(ANSA) – ROMA, 24 APR – “Una liberazione. Ho avuto un po’ di
paura ma sono contenta di essere a casa, ringrazio tutti per gli
sforzi. Non so se tornerei in Sudan”. Lo ha detto Costanza
Matafù, 34 anni, di Messina, appena scesa dal volo arrivato a
Ciampino. Sua madre Aurora sorride: “Buona festa della
Liberazione” dice alludendo al 25 aprile. “Abbiamo visto la
morte attorno a noi – ha aggiunto la ragazza – ma ora siamo al
sicuro. Lì è molto pericoloso. Abbiamo sentito rumore di bombe e
di spari. Non me l’aspettavo. Avevamo sentito di soldati ma non
pensavamo che sarebbe successo questo. Siamo scioccati, non
avevamo mai vissuto una simile esperienza”.
Anna invece viveva a Khartoum “da una vita – racconta – una
situazione indescrivibile. Sono molto triste per chi rimane.

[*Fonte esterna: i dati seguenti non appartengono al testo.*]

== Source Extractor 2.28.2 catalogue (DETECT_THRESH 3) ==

Siamo stati aiutati dall’ambasciata, non è stato difficile. Noi
lì abbiamo un ristorante italiano, una parte di casa nostra è
stata colpita. Allora ci siamo rivolti all’ ambasciata, ci hanno
aiutati”.
“È successo tutto in poche ore” afferma invece Francesco
Cirelli, romano di 74 anni, pensionato del settore del petrolio.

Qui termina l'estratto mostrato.